WORK TASK: Output each record below exactly. No images go in the copy.

Stored items
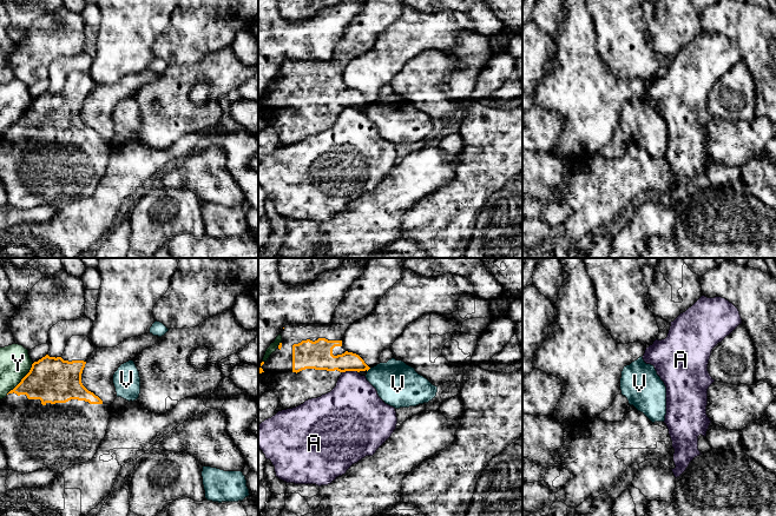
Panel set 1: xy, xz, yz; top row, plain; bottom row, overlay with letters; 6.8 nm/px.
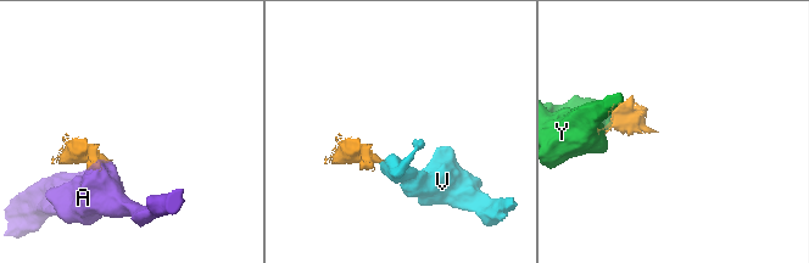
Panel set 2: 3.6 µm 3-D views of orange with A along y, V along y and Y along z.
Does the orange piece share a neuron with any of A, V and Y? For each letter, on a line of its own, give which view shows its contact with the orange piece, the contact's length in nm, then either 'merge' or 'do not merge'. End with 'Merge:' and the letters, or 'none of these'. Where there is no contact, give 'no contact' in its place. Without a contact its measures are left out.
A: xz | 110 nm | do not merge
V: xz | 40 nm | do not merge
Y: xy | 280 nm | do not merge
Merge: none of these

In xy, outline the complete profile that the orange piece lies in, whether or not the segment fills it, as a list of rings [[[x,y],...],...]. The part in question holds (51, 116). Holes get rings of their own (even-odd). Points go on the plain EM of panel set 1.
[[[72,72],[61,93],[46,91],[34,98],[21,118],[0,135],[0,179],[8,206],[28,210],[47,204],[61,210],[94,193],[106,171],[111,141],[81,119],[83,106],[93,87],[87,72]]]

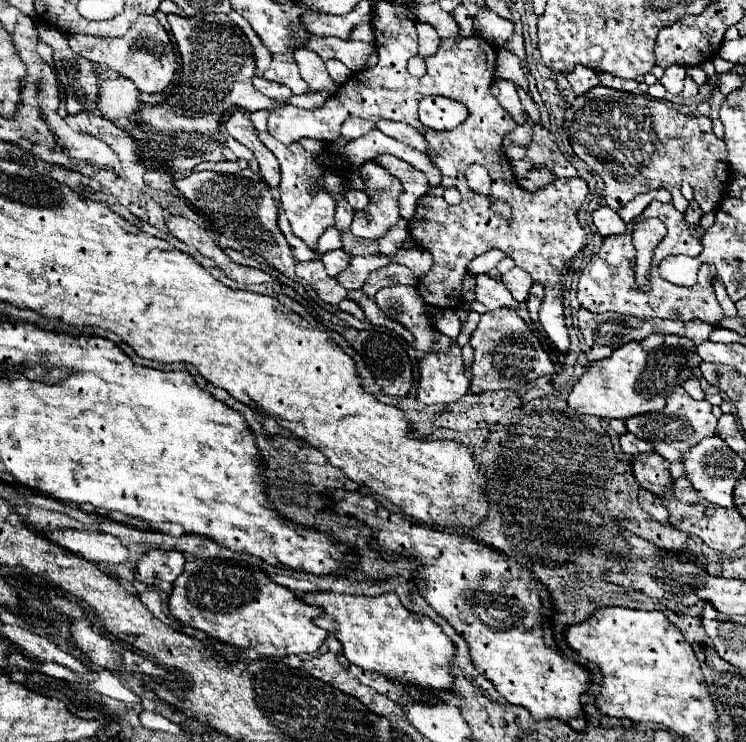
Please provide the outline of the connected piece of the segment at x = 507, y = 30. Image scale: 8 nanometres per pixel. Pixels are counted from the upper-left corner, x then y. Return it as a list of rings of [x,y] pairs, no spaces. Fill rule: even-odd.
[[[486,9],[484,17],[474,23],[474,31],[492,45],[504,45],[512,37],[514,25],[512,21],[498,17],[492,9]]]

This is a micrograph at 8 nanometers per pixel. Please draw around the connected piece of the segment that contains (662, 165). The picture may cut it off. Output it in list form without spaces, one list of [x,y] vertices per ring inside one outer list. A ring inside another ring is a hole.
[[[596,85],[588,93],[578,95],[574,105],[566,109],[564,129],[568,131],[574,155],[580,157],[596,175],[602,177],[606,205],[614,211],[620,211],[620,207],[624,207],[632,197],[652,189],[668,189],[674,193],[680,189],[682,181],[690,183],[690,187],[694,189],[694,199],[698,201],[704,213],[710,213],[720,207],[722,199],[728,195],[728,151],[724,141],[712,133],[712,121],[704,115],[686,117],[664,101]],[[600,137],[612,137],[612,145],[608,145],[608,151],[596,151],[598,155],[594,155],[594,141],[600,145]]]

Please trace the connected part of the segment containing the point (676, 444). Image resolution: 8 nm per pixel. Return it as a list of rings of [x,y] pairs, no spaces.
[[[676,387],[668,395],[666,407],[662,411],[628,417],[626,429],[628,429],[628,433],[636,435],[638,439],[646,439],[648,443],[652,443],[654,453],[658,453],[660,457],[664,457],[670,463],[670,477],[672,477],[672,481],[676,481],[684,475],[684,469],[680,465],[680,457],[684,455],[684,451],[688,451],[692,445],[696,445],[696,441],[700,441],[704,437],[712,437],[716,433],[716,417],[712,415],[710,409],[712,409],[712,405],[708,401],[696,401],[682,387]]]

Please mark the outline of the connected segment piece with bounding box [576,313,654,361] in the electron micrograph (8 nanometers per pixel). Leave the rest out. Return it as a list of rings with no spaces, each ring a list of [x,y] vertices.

ANSWER BOX:
Panel set 1: xy, xz, yz; top row, plain; bottom row, overlay with letters; 6.8 nm/px.
Panel set 2: 3.6 µm 3-D views of orange with A along y, V along y and Y along z.
Does the orange piece share a neuron with any of A, V and Y? For each letter, on a line of its own, give which view shows its contact with the orange piece, the contact's length in nm, then either 'merge' or 'do not merge'. End with 'Merge:' and the letters, or 'none of these'. Where there is no contact, give 'no contact' in its place. Without a contact its measures are left out.
A: xz | 110 nm | do not merge
V: xz | 40 nm | do not merge
Y: xy | 280 nm | do not merge
Merge: none of these

In xy, outline the complete profile that the orange piece lies in, whether or not the segment fills it, as a list of rings [[[x,y],...],...]. The part in question holds (51, 116). Holes get rings of their own (even-odd). Points go on the plain EM of panel set 1.
[[[72,72],[61,93],[46,91],[34,98],[21,118],[0,135],[0,179],[8,206],[28,210],[47,204],[61,210],[94,193],[106,171],[111,141],[81,119],[83,106],[93,87],[87,72]]]

Please provide the outline of the connected piece of the segment at x = 507, y = 30. Image scale: 8 nanometres per pixel. Pixels are counted from the upper-left corner, x then y. Return it as a list of rings of [x,y] pairs, no spaces. Fill rule: even-odd.
[[[486,9],[484,17],[474,23],[474,31],[492,45],[504,45],[512,37],[514,25],[512,21],[498,17],[492,9]]]

This is a micrograph at 8 nanometers per pixel. Please draw around the connected piece of the segment that contains (662, 165). The picture may cut it off. Output it in list form without spaces, one list of [x,y] vertices per ring inside one outer list. A ring inside another ring is a hole.
[[[596,85],[588,93],[578,95],[574,105],[566,109],[564,129],[568,131],[574,155],[580,157],[596,175],[602,177],[606,205],[614,211],[620,211],[620,207],[624,207],[632,197],[652,189],[668,189],[674,193],[680,189],[682,181],[690,183],[690,187],[694,189],[694,199],[698,201],[704,213],[710,213],[720,207],[722,199],[728,195],[728,151],[724,141],[712,133],[712,121],[704,115],[686,117],[664,101]],[[600,137],[612,137],[612,145],[608,145],[608,151],[596,151],[598,155],[594,155],[594,141],[600,145]]]

Please trace the connected part of the segment containing the point (676, 444). Image resolution: 8 nm per pixel. Return it as a list of rings of [x,y] pairs, no spaces.
[[[676,387],[668,395],[666,407],[662,411],[628,417],[626,429],[628,429],[628,433],[636,435],[638,439],[646,439],[648,443],[652,443],[654,453],[658,453],[660,457],[664,457],[670,463],[670,477],[672,477],[672,481],[676,481],[684,475],[684,469],[680,465],[680,457],[684,455],[684,451],[688,451],[692,445],[696,445],[696,441],[700,441],[704,437],[712,437],[716,433],[716,417],[712,415],[710,409],[712,409],[712,405],[708,401],[696,401],[682,387]]]

Please mark the outline of the connected segment piece with bounding box [576,313,654,361] in the electron micrograph (8 nanometers per pixel). Leave the rest out. Return it as a list of rings with no spaces, each ring a list of [x,y] vertices.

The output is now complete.